Civilizations come in many forms.

I traveled to the Island of Bali in February. On the last evening of my stay, there was a Legong dance show at the hotel.

The stage was set in the darkness of the garden. Two girl dancers floated in the dimly lit platform, moving their feet and hands elegantly to the Gamelan music, oblivious of the ups and downs of the outside world.

At that moment, I was convinced that the dancing girls were at the center of a civilization. Efforts and aesthetics were put into that core, enriching the tradition, bringing growing, glowing, enchanting, fascinating, enlightening things to those who were fortunate enough to be involved.

That vivid sense of the reality of a beautiful civilization never left me, and it is with me today.

Tuesday, July 28, 2009


I have been keeping the Japanese blog more or less regularly since 12 December, 1999. My webpage The Qualia Manifesto was initiated on 26th November, 1998.

I think I have been an experimenter of various media offered by the internet. Of all the different services offered on the web, some stay, and some go out of fashion. For example, for some time I kept issuing the so-called "mail magazine", but have discontinued to do so. I have initiated a mailing list, which is still active, but I can see its difficulties. Social network services somehow have not captured my imagination. There is something about a SNS which is not really creative or practical, and I seem to spend little time accessing them.

So I hear the latest buzzword is "Twitter". I am registered, and following some guys while being followed by some. I do understand the role of Twitter in, for example, recent reporting of events in Iran after the election. I can see that Twitter has a potential of replacing or complementing the traditional journalism. Having said that, Twitter so far has not really worked for me.

I seem to have rather stringent criteria for how I use my brain time on the web, and so far Twitter does not capture my imagination. Maybe I am wrong and am simply not seeing something.

Even in the internet era, it is not that one spends all one's time on the web. We have other things to do. I seem to regard the time connected to the internet as very precious, trying to be "a web athlete", using the "on-time" in the most efficient and rewarding way.

Monday, July 27, 2009


I was traveling to Nara, the ancient capital of Japan.

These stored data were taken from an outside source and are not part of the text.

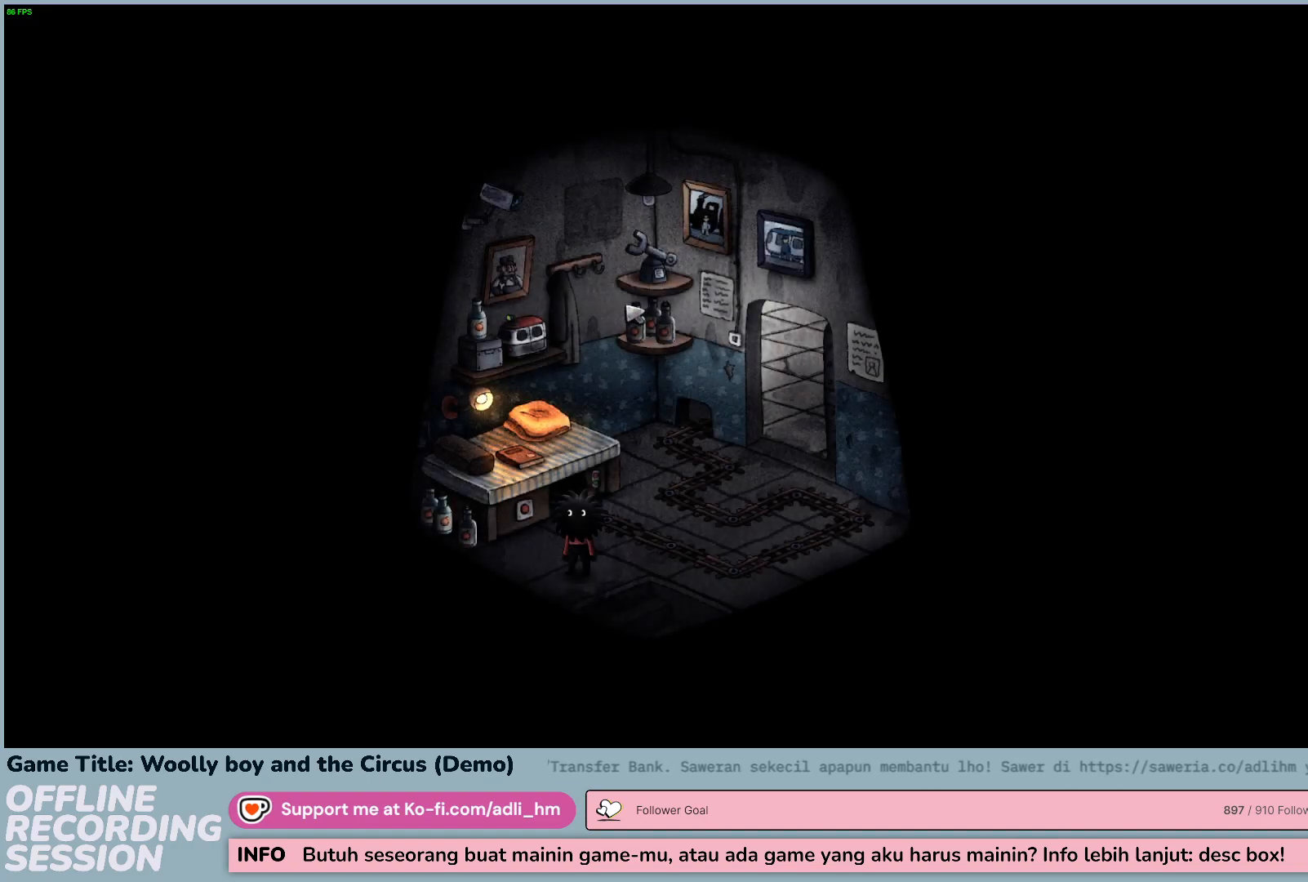
{"keys": [], "mouse": ["left"], "events": [[250, "mouse_left", "down"]]}
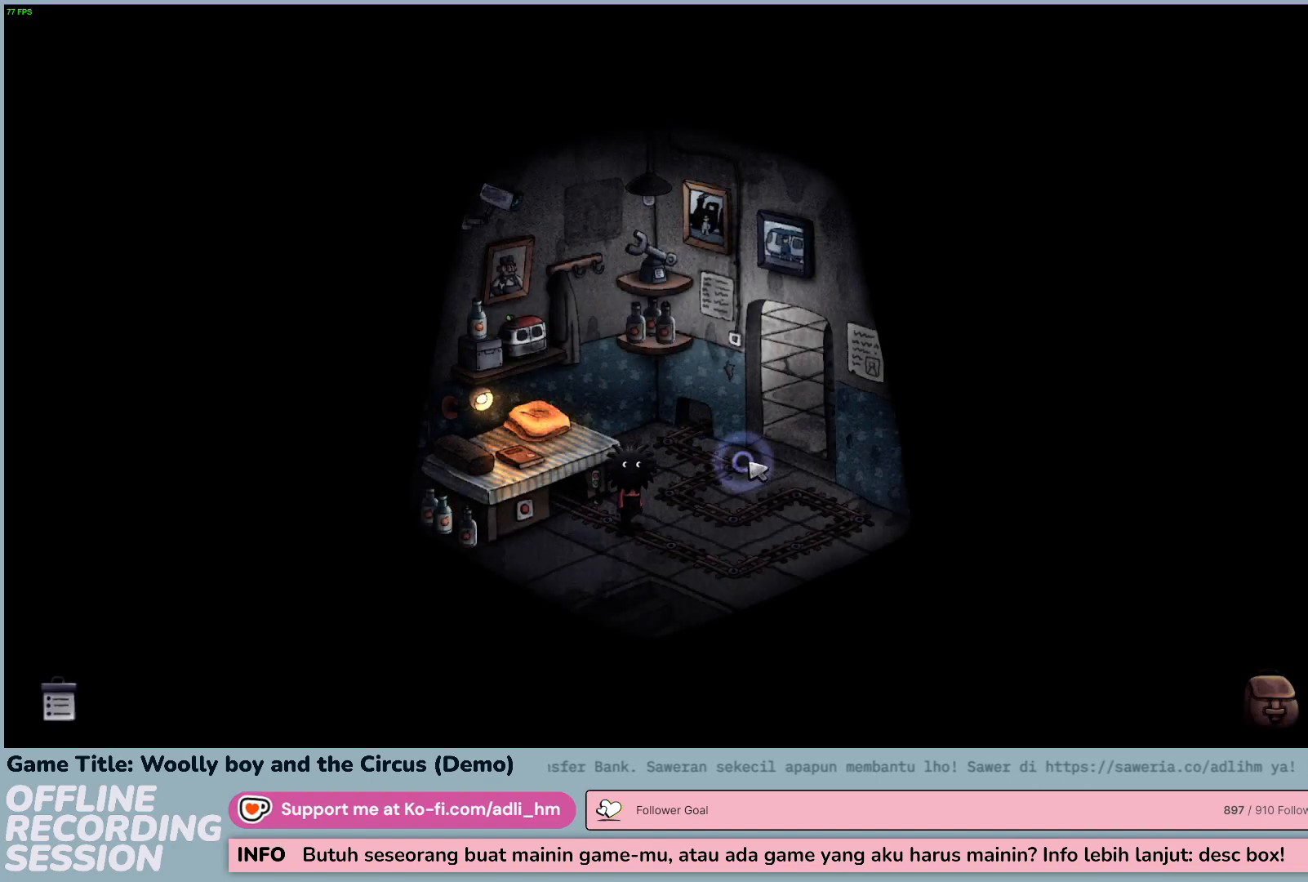
{"keys": [], "mouse": ["left"], "events": []}
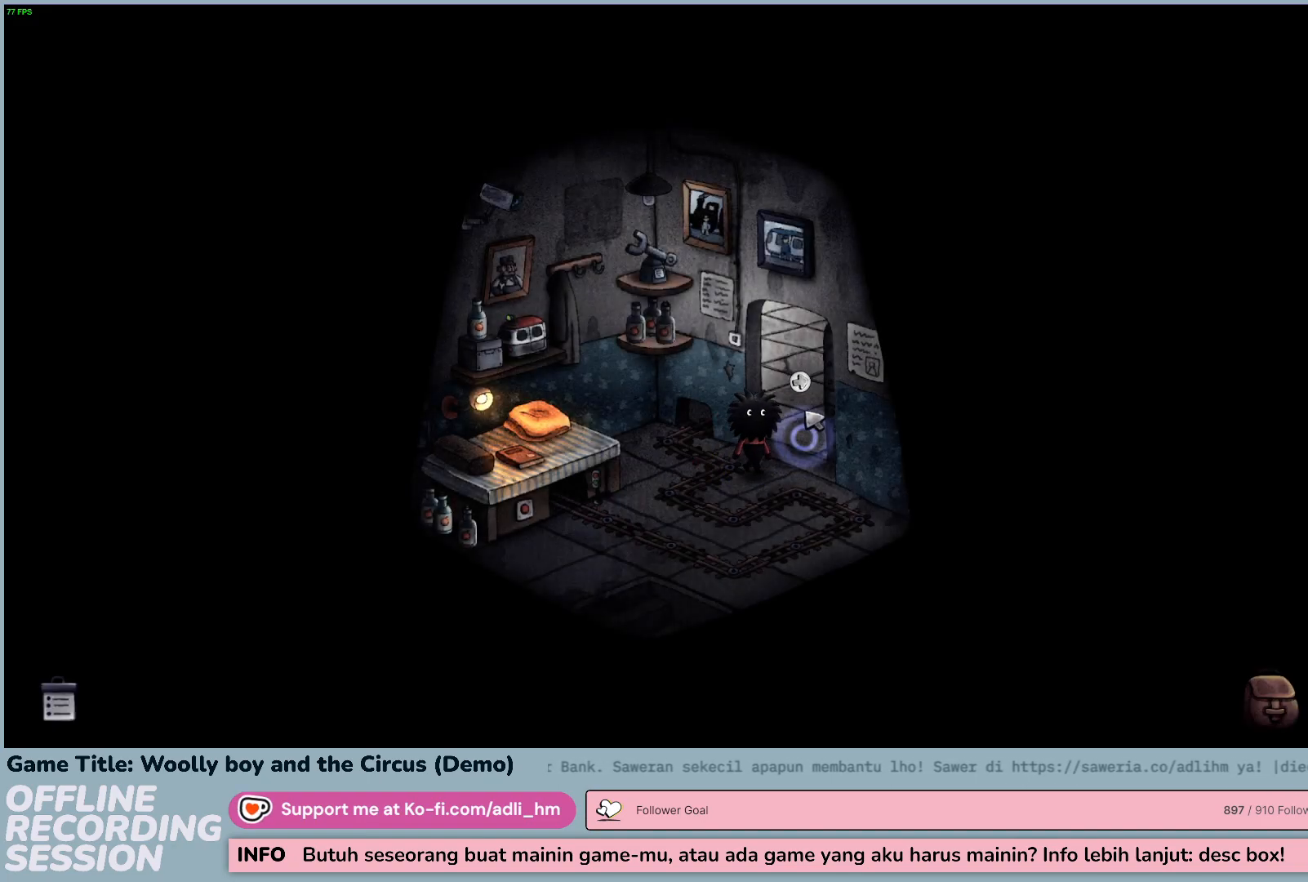
{"keys": [], "mouse": [], "events": [[467, "mouse_left", "up"]]}
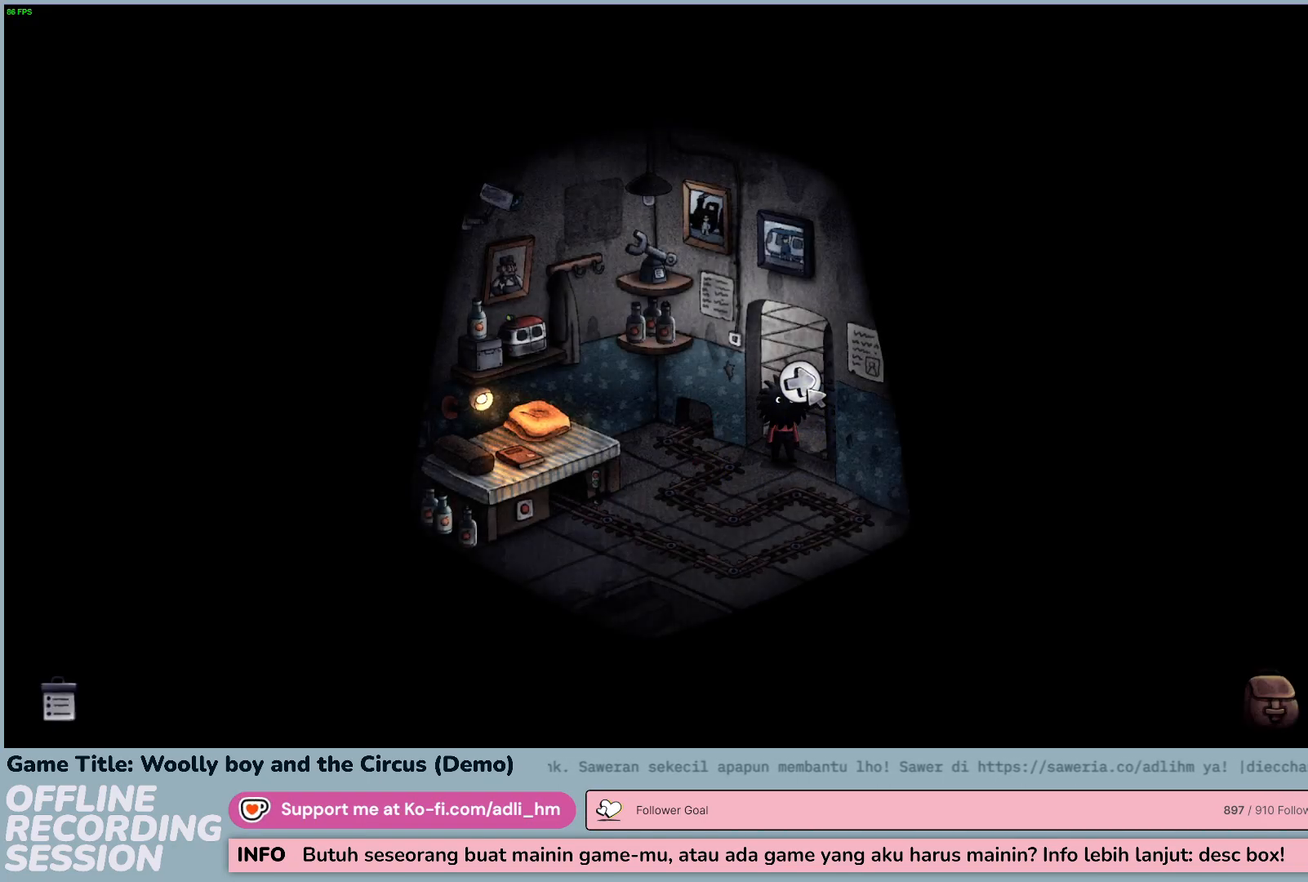
{"keys": [], "mouse": [], "events": [[67, "mouse_left", "down"], [300, "mouse_left", "up"]]}
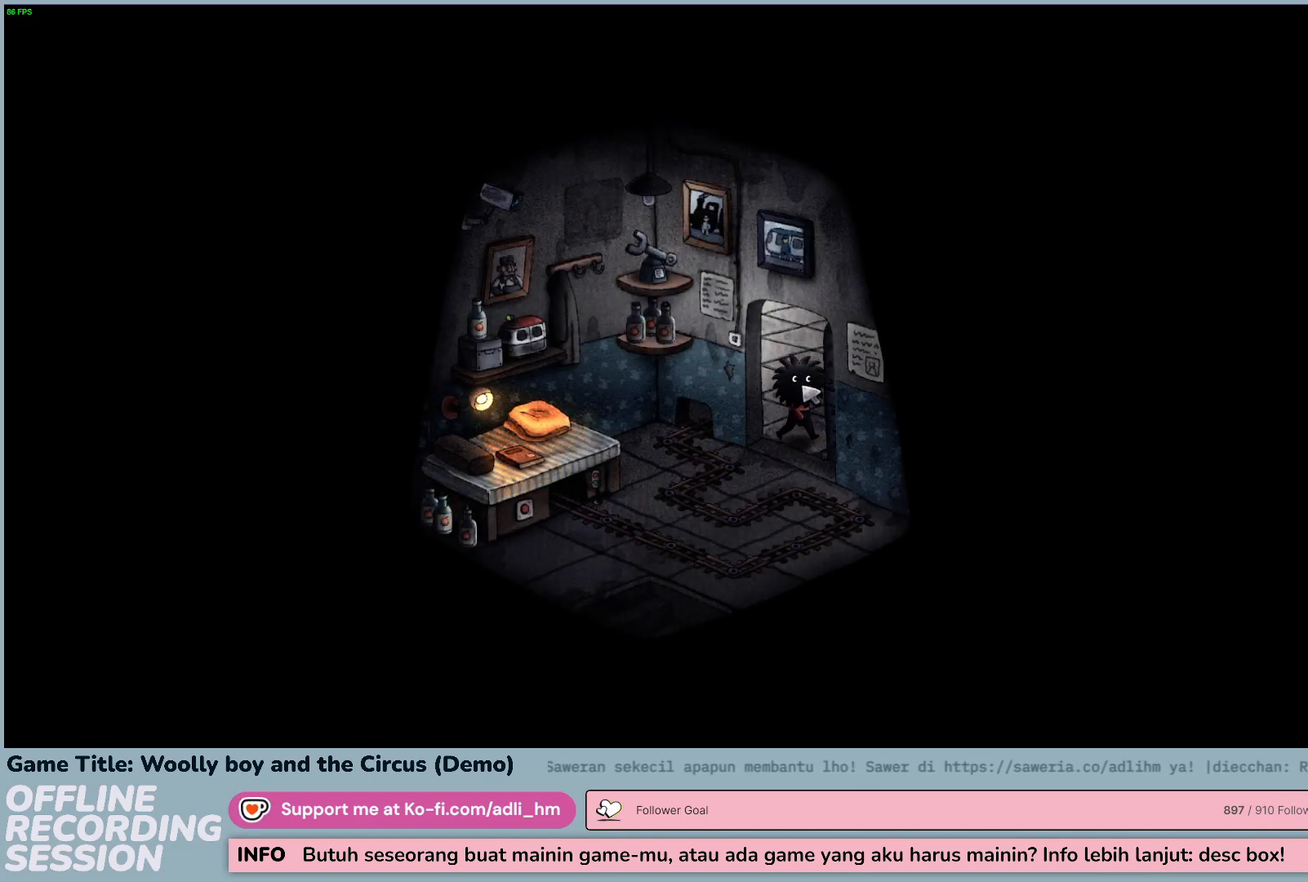
{"keys": [], "mouse": [], "events": []}
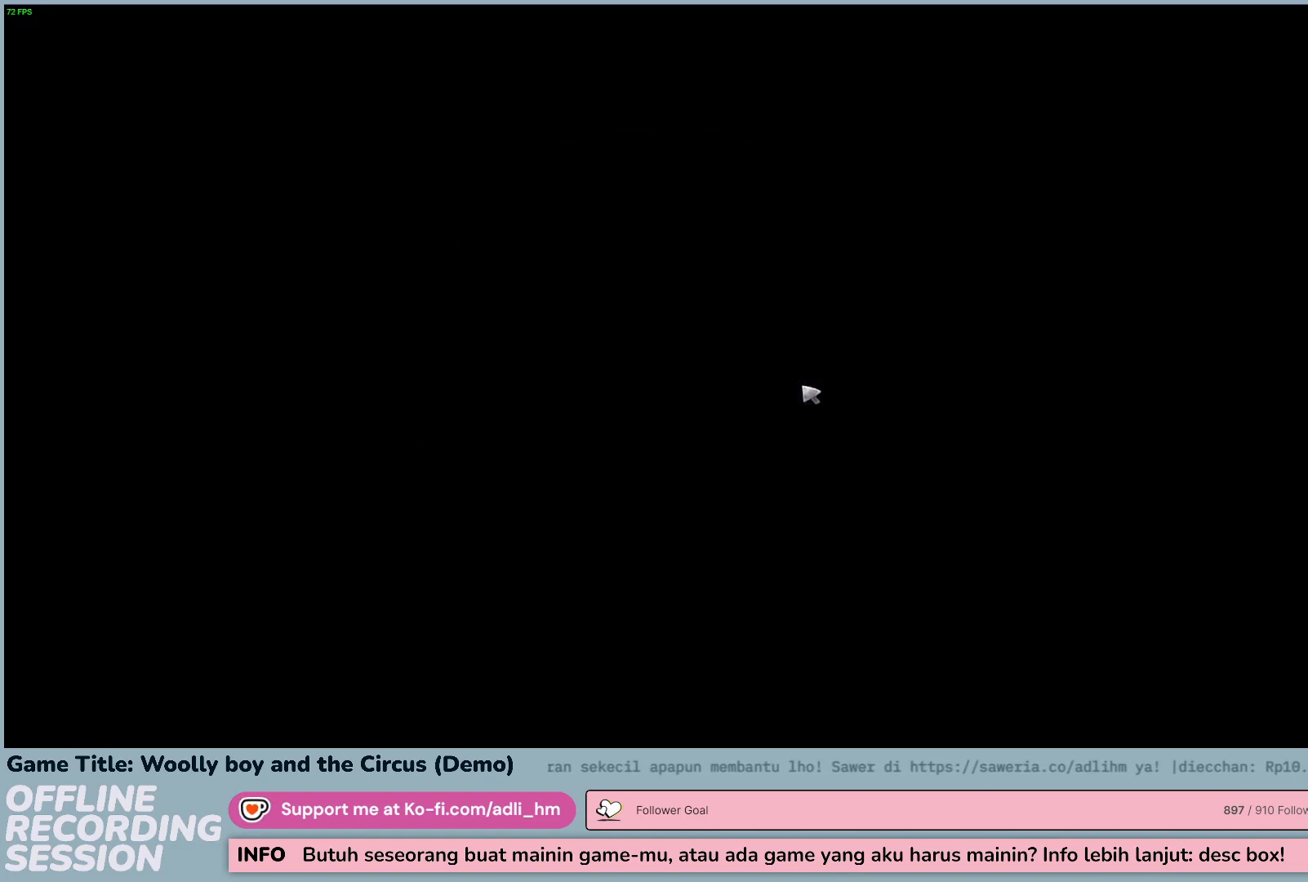
{"keys": [], "mouse": [], "events": []}
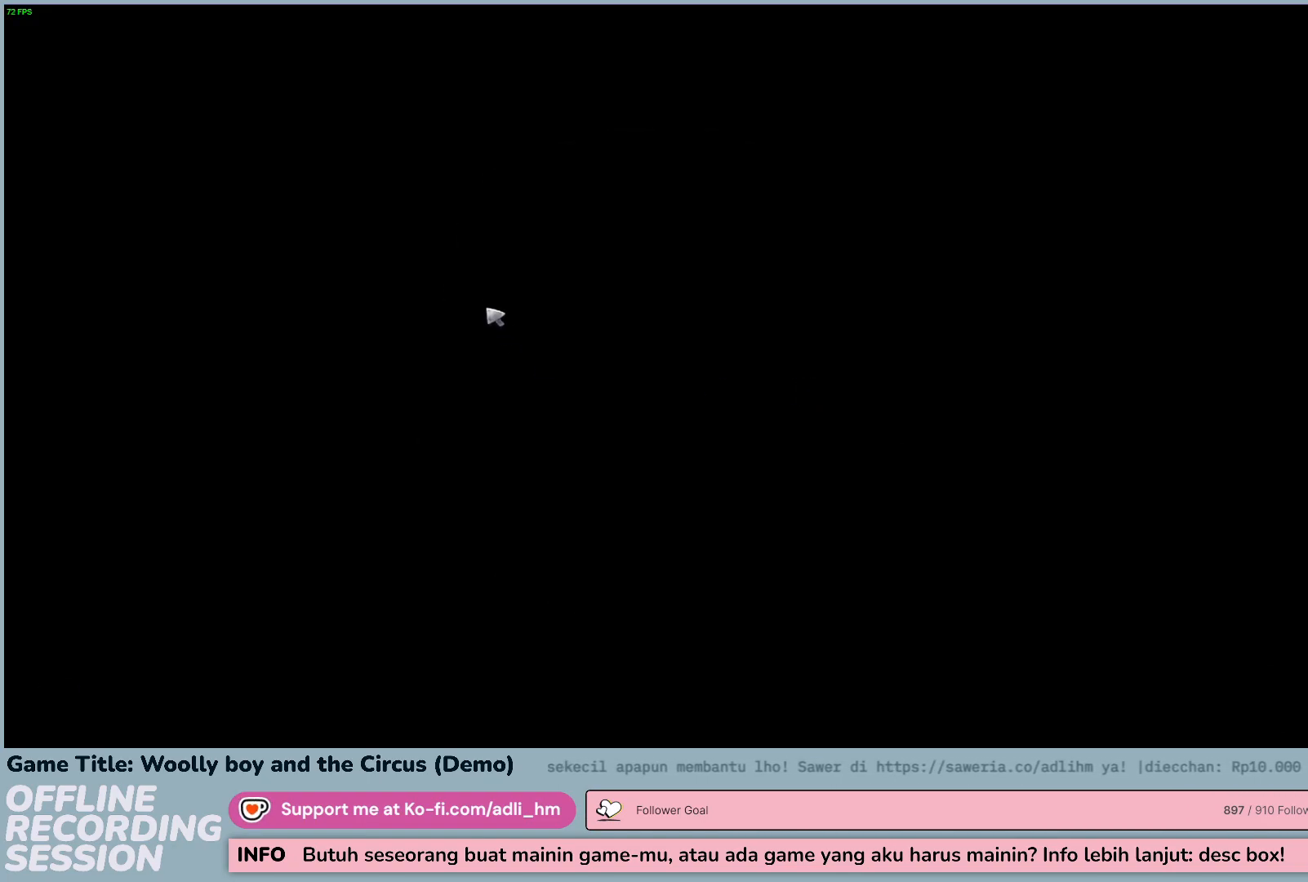
{"keys": [], "mouse": [], "events": []}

After searching for huge cedar trees in the mountain, I was strolling in the town center with my fellow travelers.

It was dusk. We were looking for a place to rest our tired body and have some nourishment, preferably preceded by a glass of ice-cold beer.

There was a car park, and looking down, I noticed a few weeds growing out of the crevices of pavement.

What a contrast, I thought. The 1500 years old cedar trees we've seen in the mountain, and these small weeds in the corner of the busy street.

Yet, they share the same principles of living. They are hopefuls on this earth. They are green, and thriving, or trying to thrive, as best they could.

Life. They are everywhere. Hope is the unifying theme of all that is living, whether it is the 1500 year old cedar tree in the mountain or the tiny weeds in the car park crack, or we thirsty bears looking for that refreshing glass of drink.

Weeds in the car park.

Sunday, July 26, 2009

Lamentations of a Mermaid.

"The Lamentations of a Mermaid" (Ningyo no nageki) is a literary bar ("Bundan" bar) in Tokyo. You can meet writers, novelists, editors and other people from the literary circle in the bar.

The name of the bar is taken from the novel by Junichiro Tanizaki. The bar is owned by Ms. Saiko Matsumoto.

Literary bars such as The Lamentations of a Mermaid are Japanese institutions. There are many legends involving famous writers in the literary bars. Literary bars are also practical in that you can have a chance meeting with people who share the same interest, namely writing and editing. Sometimes, projects for a book is struck up in the bar.

The Lamentations of a Mermaid is located near the University of Tokyo. I know the area very well from my student days. There are many second hand bookshops, where they sometimes sell the original hand-written manuscripts of famous writers.

The sign ("The lamentations of a mermaid" written in Japanese) at the door of my favorite literary bar.